Petitioners conceded that they were not entitled to claimed credits or deductions in connection with their investment in OEC Leasing. In his notice of deficiency, respondent disallowed the credits or deductions in part because petitioners did not have a profit objective, the units were not qualifying property, and the units were not placed in service. Because petitioners as noted conceded that they are not entitled to the deductions or credits relating to the transaction, the increased interest does not apply because it cannot be said that the underpayments were ones attributable to tax-motivated transactions within the meaning of section 6621(c). 8 See McCrary v. Commissioner [Dec. 45,615], 92 T.C. 827, 857-860 (1989). See also Rogers v. Commissioner [Dec. 47,020(M)], T.C. Memo. 1990-619.
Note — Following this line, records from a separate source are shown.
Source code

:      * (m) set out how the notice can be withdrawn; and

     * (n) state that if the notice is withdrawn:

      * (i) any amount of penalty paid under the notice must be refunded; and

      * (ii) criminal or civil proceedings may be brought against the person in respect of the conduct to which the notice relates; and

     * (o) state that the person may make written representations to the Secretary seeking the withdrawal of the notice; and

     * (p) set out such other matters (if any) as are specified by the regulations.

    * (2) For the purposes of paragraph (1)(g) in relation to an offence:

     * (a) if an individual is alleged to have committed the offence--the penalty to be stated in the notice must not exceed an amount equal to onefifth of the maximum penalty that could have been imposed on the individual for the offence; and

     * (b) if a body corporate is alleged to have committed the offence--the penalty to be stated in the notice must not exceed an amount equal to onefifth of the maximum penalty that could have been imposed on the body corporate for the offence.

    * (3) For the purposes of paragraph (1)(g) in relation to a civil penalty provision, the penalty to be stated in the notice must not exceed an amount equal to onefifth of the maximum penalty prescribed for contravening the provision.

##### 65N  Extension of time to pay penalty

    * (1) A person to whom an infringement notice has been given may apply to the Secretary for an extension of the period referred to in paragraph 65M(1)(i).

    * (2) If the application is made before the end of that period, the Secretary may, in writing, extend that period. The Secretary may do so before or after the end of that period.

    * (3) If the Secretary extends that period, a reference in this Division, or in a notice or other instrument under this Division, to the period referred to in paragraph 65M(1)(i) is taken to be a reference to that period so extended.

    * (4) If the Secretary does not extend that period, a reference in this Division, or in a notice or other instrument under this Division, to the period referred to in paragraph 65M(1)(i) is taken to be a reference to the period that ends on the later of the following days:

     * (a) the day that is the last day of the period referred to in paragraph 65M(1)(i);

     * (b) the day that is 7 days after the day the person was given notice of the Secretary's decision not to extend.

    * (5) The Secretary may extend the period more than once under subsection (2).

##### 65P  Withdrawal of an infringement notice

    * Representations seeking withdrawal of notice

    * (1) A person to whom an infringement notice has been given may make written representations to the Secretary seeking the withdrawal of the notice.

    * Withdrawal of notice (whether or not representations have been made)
8 We sustained respondent's determination that the taxpayers in Soriano v. Commissioner [Dec. 44,516], 90 T.C. 44 (1988), were subject to increased interest under sec. 6621(c). However, in Soriano, we expressly found that the taxpayers were not entitled to the claimed credits and deductions because the activity was not engaged in for profit.
To reflect the foregoing,
Decisions will be entered under Rule 155.